PROBLEM> Copy each line of the data below with the word "logiciels".
#### ENTRIES PROVIDED ####
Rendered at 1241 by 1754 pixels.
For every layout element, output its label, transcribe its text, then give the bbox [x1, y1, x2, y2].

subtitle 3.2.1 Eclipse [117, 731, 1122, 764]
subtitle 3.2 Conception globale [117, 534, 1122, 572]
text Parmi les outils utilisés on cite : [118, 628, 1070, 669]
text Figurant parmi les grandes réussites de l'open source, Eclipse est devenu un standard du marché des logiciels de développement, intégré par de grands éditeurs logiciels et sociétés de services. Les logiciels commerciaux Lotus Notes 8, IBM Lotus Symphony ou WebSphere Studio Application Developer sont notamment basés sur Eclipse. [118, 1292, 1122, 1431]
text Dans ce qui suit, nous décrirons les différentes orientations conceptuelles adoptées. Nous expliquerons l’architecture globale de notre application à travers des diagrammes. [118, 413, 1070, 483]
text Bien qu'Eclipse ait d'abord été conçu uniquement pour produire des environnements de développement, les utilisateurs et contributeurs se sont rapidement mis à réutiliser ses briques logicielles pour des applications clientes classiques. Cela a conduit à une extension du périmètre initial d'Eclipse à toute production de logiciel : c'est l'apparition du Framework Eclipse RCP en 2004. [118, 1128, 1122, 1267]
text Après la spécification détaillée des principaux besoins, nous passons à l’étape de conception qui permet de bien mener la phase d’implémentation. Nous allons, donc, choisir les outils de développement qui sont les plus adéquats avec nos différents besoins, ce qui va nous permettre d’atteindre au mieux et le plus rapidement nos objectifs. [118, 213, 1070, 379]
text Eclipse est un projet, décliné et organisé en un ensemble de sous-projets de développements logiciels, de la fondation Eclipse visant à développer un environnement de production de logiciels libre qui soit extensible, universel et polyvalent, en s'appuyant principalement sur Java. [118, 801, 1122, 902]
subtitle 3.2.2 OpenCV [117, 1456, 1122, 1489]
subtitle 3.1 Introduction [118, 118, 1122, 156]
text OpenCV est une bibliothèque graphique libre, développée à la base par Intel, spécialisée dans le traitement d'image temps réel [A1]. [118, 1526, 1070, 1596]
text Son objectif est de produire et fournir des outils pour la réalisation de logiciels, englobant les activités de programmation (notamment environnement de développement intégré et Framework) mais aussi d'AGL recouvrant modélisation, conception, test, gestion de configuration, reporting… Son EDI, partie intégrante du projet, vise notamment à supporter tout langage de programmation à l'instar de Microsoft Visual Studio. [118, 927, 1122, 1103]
####
YOUR RESPONSE>
text Figurant parmi les grandes réussites de l'open source, Eclipse est devenu un standard du marché des logiciels de développement, intégré par de grands éditeurs logiciels et sociétés de services. Les logiciels commerciaux Lotus Notes 8, IBM Lotus Symphony ou WebSphere Studio Application Developer sont notamment basés sur Eclipse. [118, 1292, 1122, 1431]
text Eclipse est un projet, décliné et organisé en un ensemble de sous-projets de développements logiciels, de la fondation Eclipse visant à développer un environnement de production de logiciels libre qui soit extensible, universel et polyvalent, en s'appuyant principalement sur Java. [118, 801, 1122, 902]
text Son objectif est de produire et fournir des outils pour la réalisation de logiciels, englobant les activités de programmation (notamment environnement de développement intégré et Framework) mais aussi d'AGL recouvrant modélisation, conception, test, gestion de configuration, reporting… Son EDI, partie intégrante du projet, vise notamment à supporter tout langage de programmation à l'instar de Microsoft Visual Studio. [118, 927, 1122, 1103]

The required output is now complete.